◆ Material for this exercise ◆
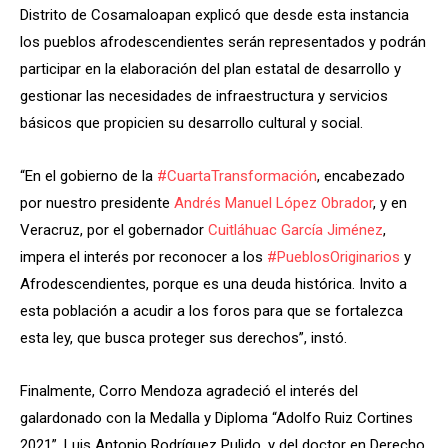
Distrito de Cosamaloapan explicó que desde esta instancia
los pueblos afrodescendientes serán representados y podrán
participar en la elaboración del plan estatal de desarrollo y
gestionar las necesidades de infraestructura y servicios
básicos que propicien su desarrollo cultural y social.
“En el gobierno de la
#CuartaTransformación
, encabezado
por nuestro presidente
Andrés Manuel López Obrador
, y en
Veracruz, por el gobernador
Cuitláhuac García Jiménez
,
impera el interés por reconocer a los
#PueblosOriginarios
y
Afrodescendientes, porque es una deuda histórica. Invito a
esta población a acudir a los foros para que se fortalezca
esta ley, que busca proteger sus derechos”, instó.
Finalmente, Corro Mendoza agradeció el interés del
galardonado con la Medalla y Diploma “Adolfo Ruiz Cortines
2021”, Luis Antonio Rodríguez Pulido, y del doctor en Derecho,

◆ Assigned task ◆
Nothing before the line containing "Finalmente, Corro Mendoza" should be repeated; repeat that line and all later lines through the end of the data above, exactly.

◆ Finished task ◆
Finalmente, Corro Mendoza agradeció el interés del
galardonado con la Medalla y Diploma “Adolfo Ruiz Cortines
2021”, Luis Antonio Rodríguez Pulido, y del doctor en Derecho,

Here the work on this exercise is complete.